What a line of shit. I have been sued 5 times. They have been dropped or will be dripped after years of cost and agony because they are bullshit. And like the other doctor above, the first that I knew about the suit was WHEN I WAS SERVED WITH IT
The “sodomites” don’t deserve their name. It is being disrespectful to child molestors. Heretofore they will be referred to as “human pieces of shit”
So none of you have offered to give an early depo and get out of the case, correct?
Mostly just whined and complained. How do you overcome? Do you have spirituals, like the slaves of old, that help you to deal with the awesome amounts of oppression that the lawyers are putting on you?
I can almost hear you humming them now.
Whiny bitches.
What is this idiocy you keep harping about “giving an early depo” – do you have a learning disability? The posters above tell you that they first time they have heard about the suit is when they got served; how are you able to neglect that?
I have had the experience of being notified that my case was closed, the verdict was in, and that I could not appeal – and that was the first time I ever heard that there even was a case – but then I live in a socialist country.
The Human piece of shit thinks we realize we’re being sued when we send a patient home with an ingrown toenail and the patient drops dead at home after doing too much cocaine, like we have a camera on them. They may lay off us, JAMA just announced that Vioxx is deadly (Like Merck planned it that way) all the Human pieces of shit may swarm to suing Merck like green flies on dogshit.
“The posters above tell you that they first time they have heard about the suit is when they got served; how are you able to neglect that?”
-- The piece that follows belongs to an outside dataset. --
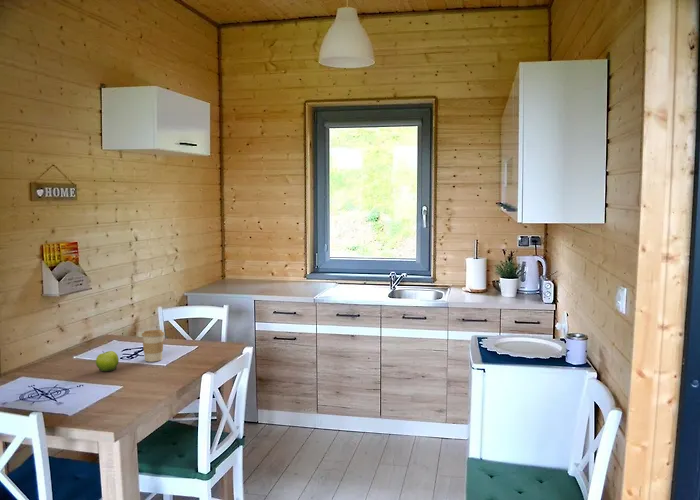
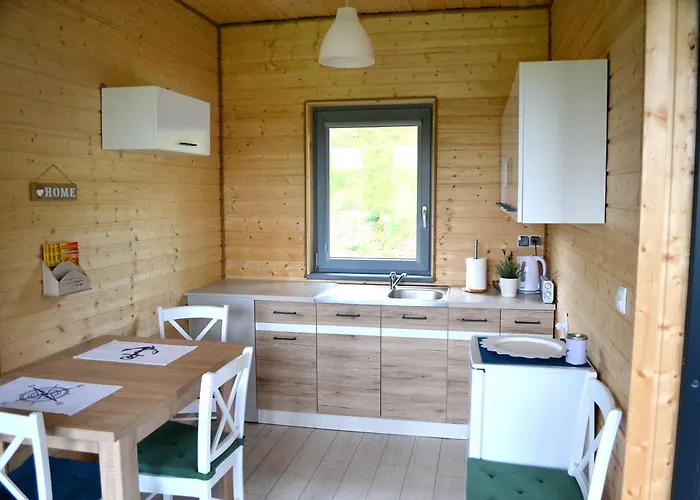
- coffee cup [141,329,165,363]
- fruit [95,350,120,372]
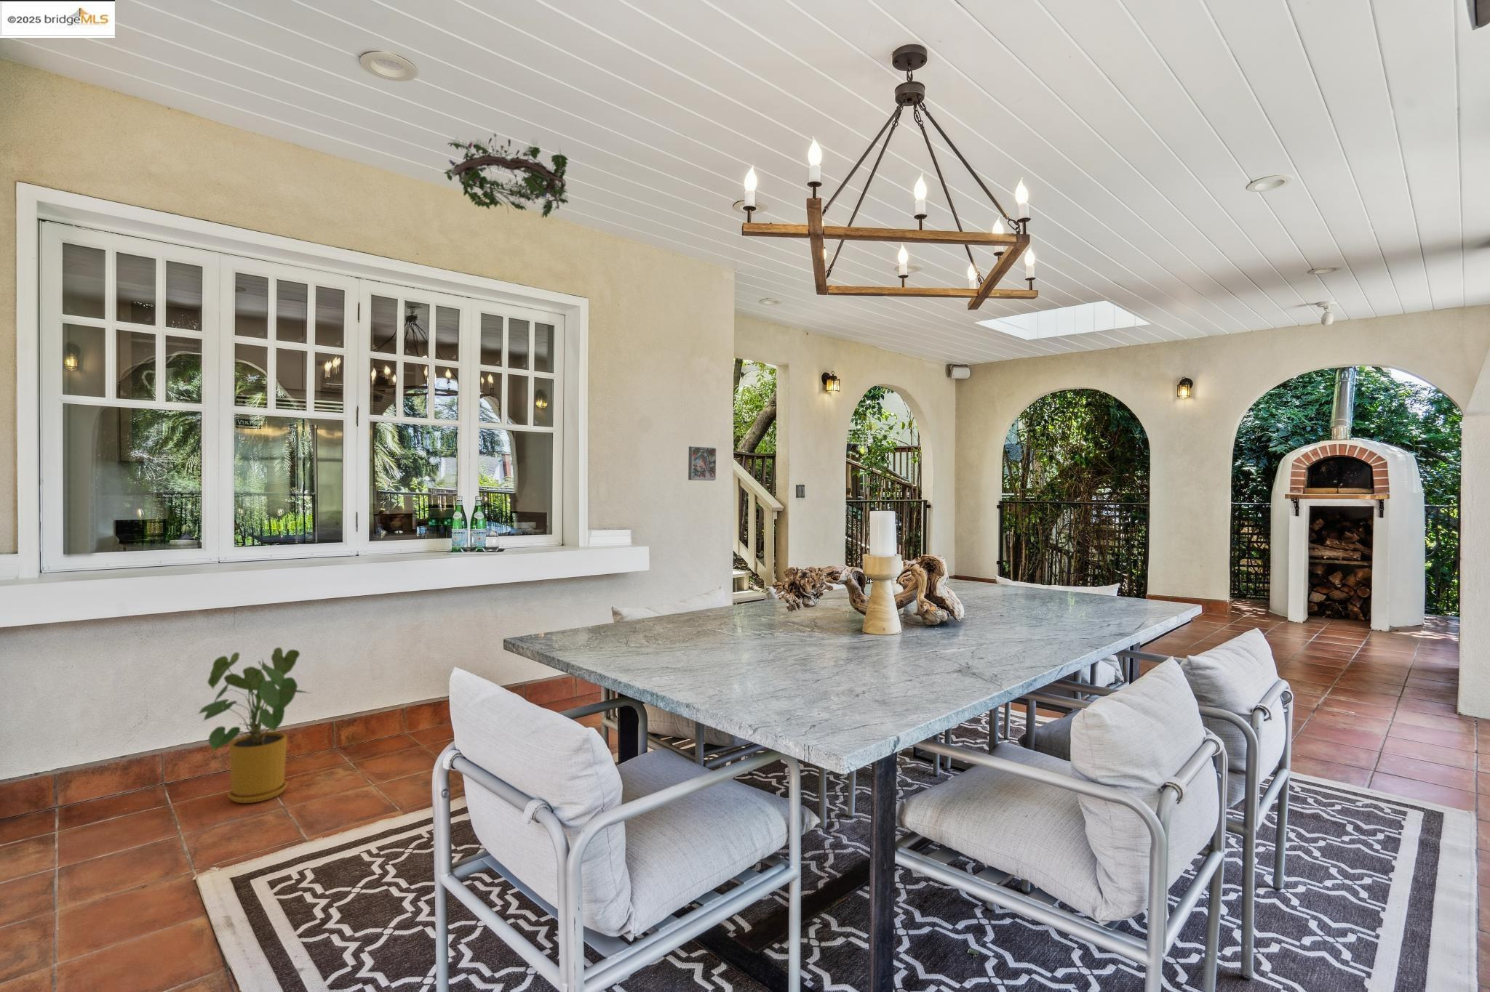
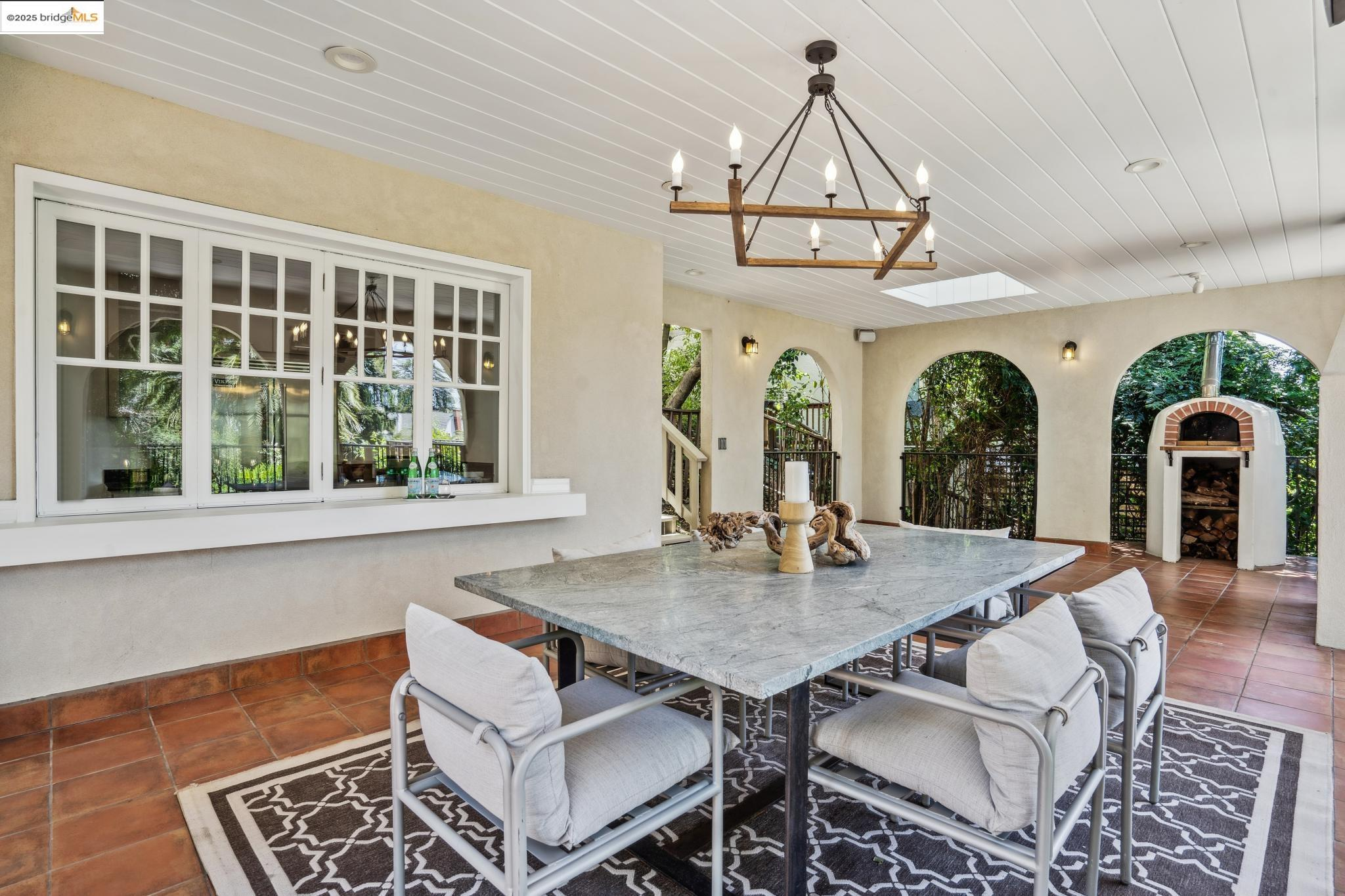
- decorative tile [688,445,717,482]
- wreath [442,131,569,219]
- house plant [196,647,312,804]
What do you think “early” means?
Here’s how it works. They get served. They tell their insurer. Their insurer gets an attorney who files an answer denying everything. Takes about 3 hours tops. Then, if you really want out, give a depo. It’s that easy.
Cost your insurer probably $2500 tops.
Again, quit crying.
What the hell are you talking about. In a few weeks I have to give a deposition after being served on a patient I never even saw. The shitheads are hoping I’ll say something to implicate myself or the other docs in a frivolous case. “That’s it”? They will bring as many of us to trial as they can, its like shaking a tree to see what falls out. The only thing that costs $2500 is the high priced hooker who sucks off the plaintiff’s attorney after he steals the healthcare systems money.
Still crying, I see.
The only crying that will be going on is you, when you get the Avian flu, the hospitals are overflowing with patients, you’re lying in a pool of your own blood-filled shit in the waiting room, and there’s no healthcare professional to see you because you’re a lawyer and you guys have alienated any decent human being from even wiping your putrid ass once you’re dead so your family doesn’t have to smell your shit. Like they do now. Bedtime, I’ll go pray by the side of my bed that this happens to you.
Still crying like when your daddy whipped you after he saw you watching mommy take a piss, eh?
C’mon little fella, buck up and be a man. You can still do it, I’m sure.
Anon 10:59
You know what an ad hominium argument is? You should because you are making one.
By the way there were no “punitive” damages in this case. This was inaccurately (but widely) reported by the media – the $1m was for non-economic damages (pain & suffering, etc.)